(THE INPUT Opens)

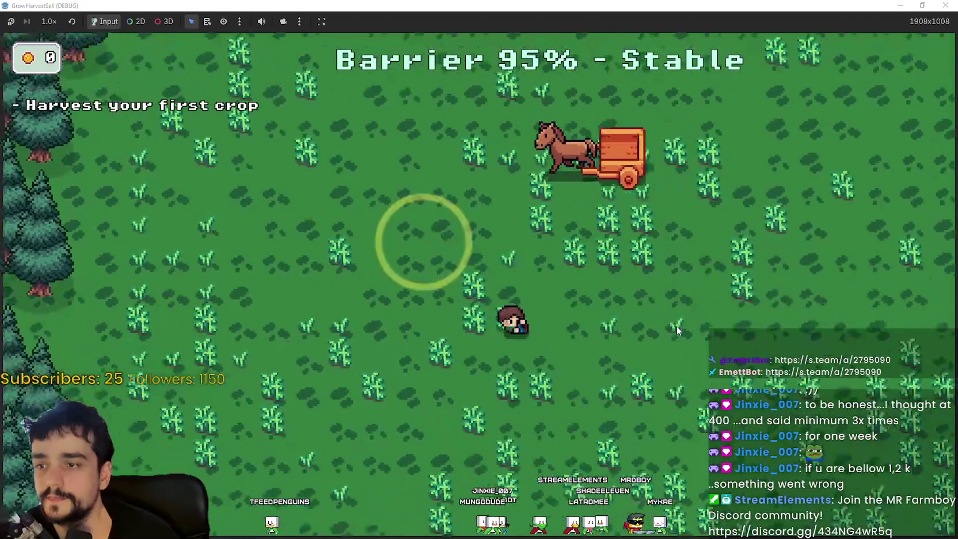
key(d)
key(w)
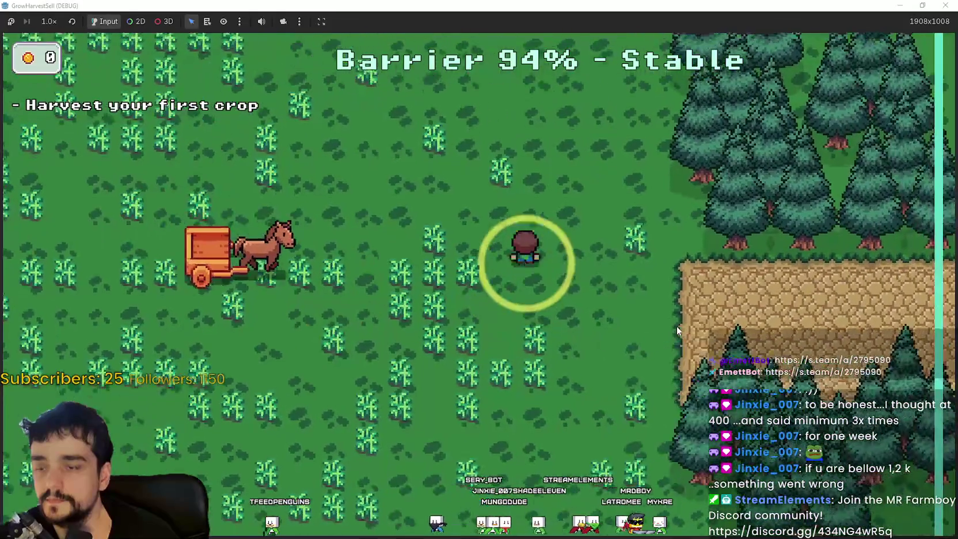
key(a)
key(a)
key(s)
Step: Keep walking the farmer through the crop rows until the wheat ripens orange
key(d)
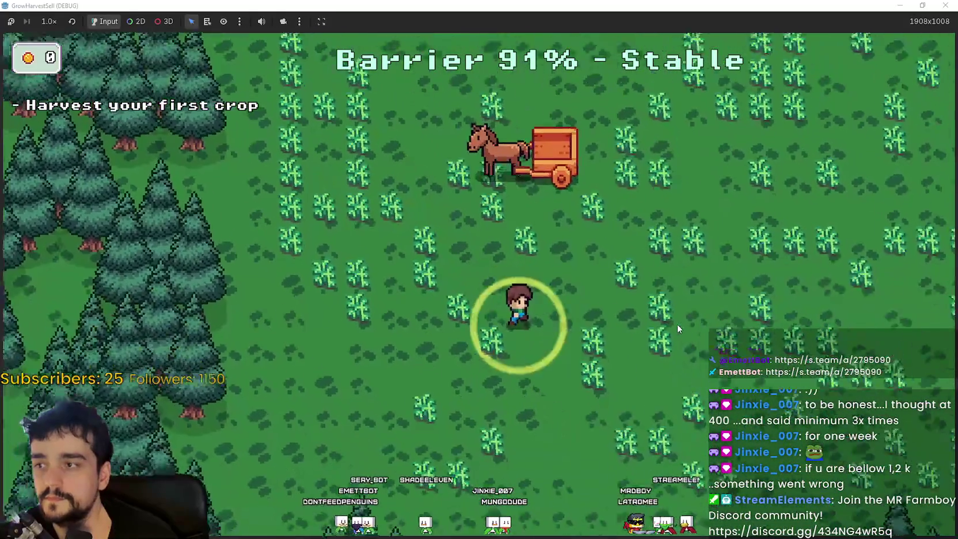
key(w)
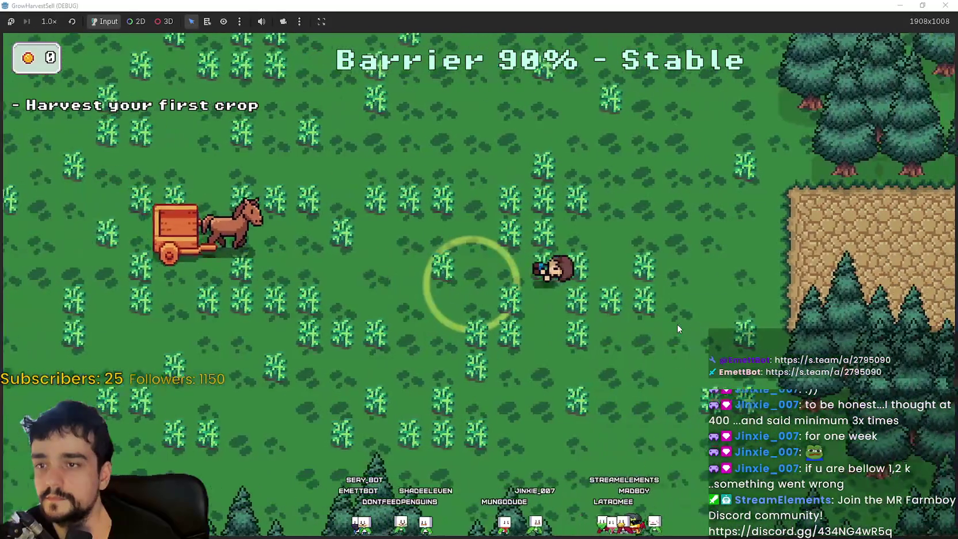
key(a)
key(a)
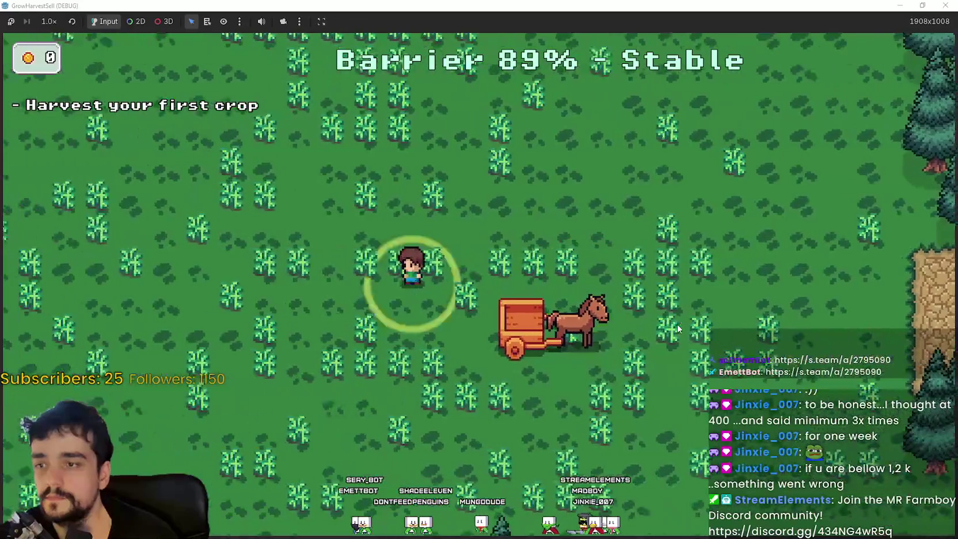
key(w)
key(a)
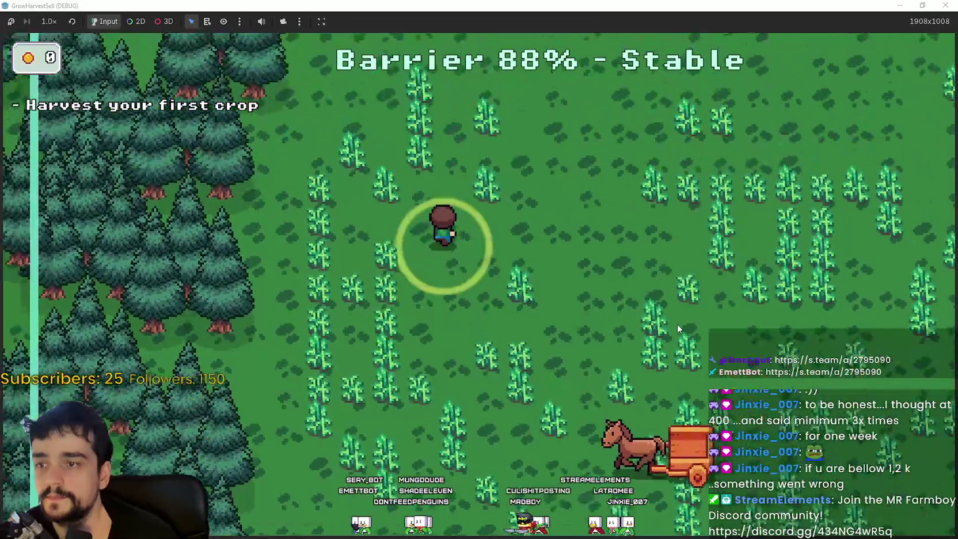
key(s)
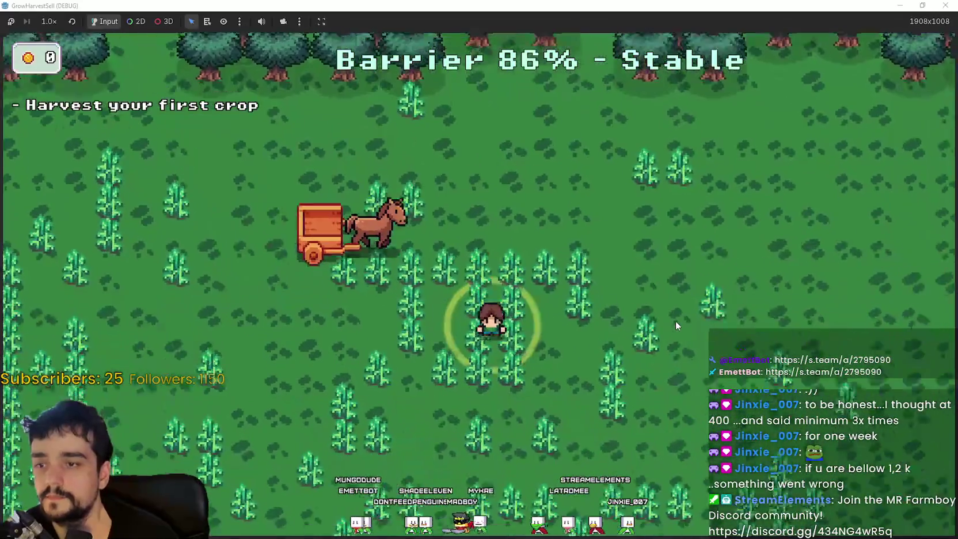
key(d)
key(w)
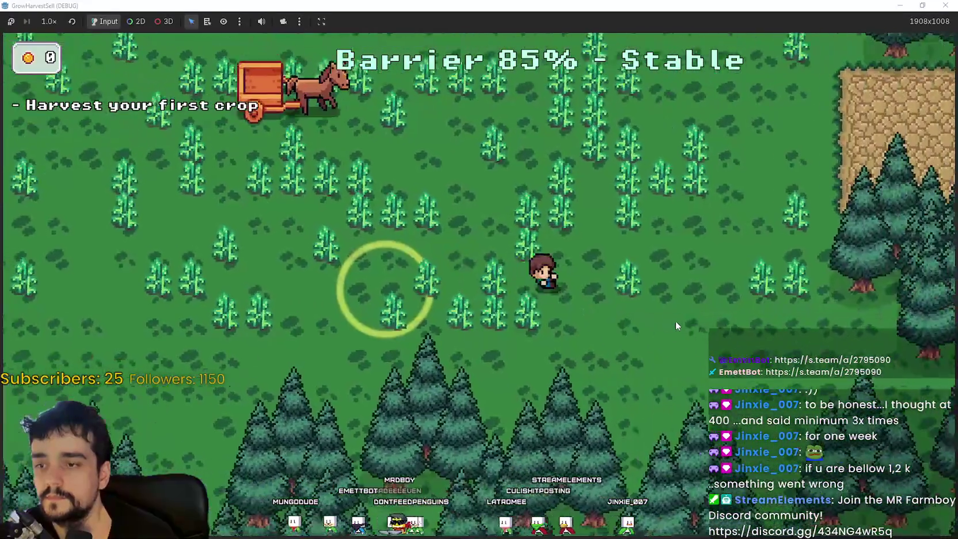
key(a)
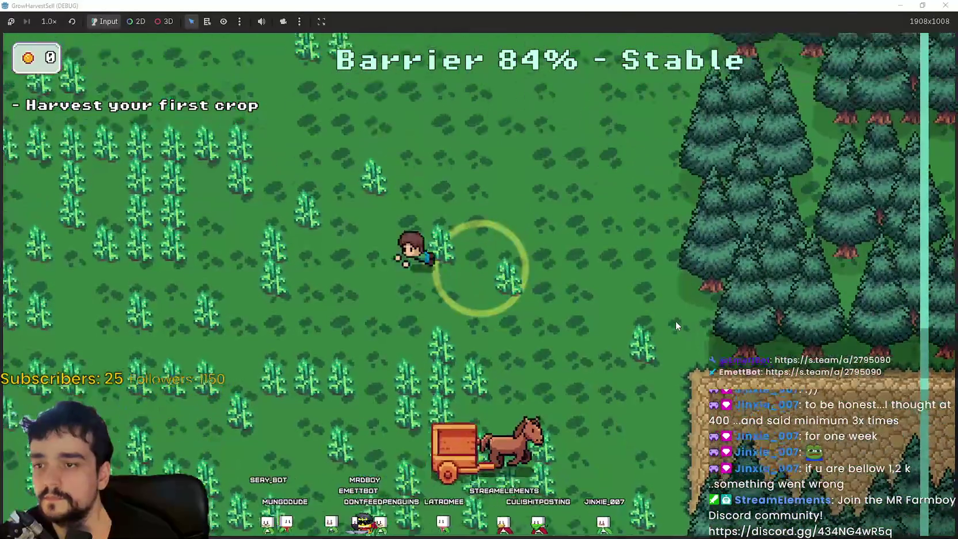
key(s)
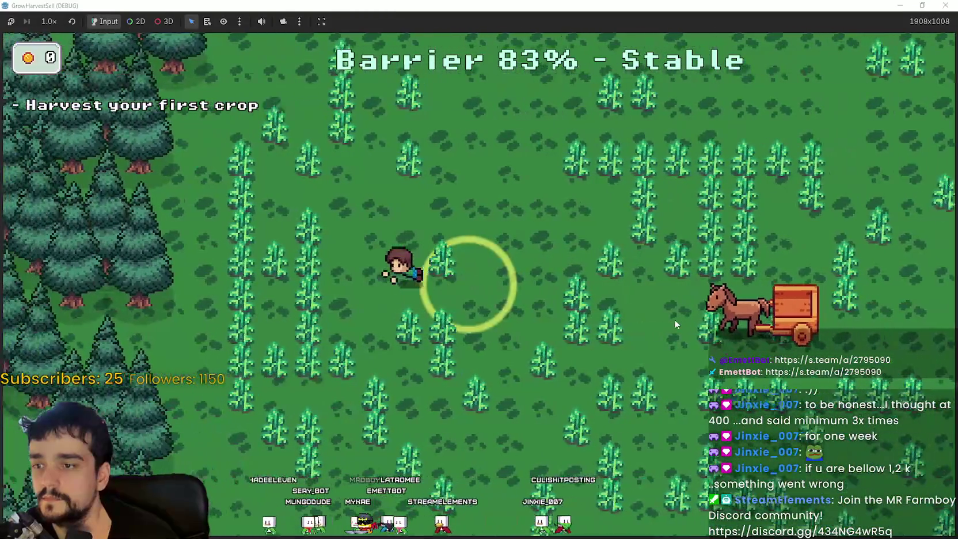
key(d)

(THE INPUT Closes)

## WORK ORDER
Copy each entry exactly, with no pictures.

## RESULT OF THE TASK
key(d)
key(w)
key(a)
key(a)
key(s)
Step: Keep walking the farmer through the crop rows until the wheat ripens orange
key(d)
key(w)
key(a)
key(a)
key(w)
key(a)
key(s)
key(d)
key(w)
key(a)
key(s)
key(d)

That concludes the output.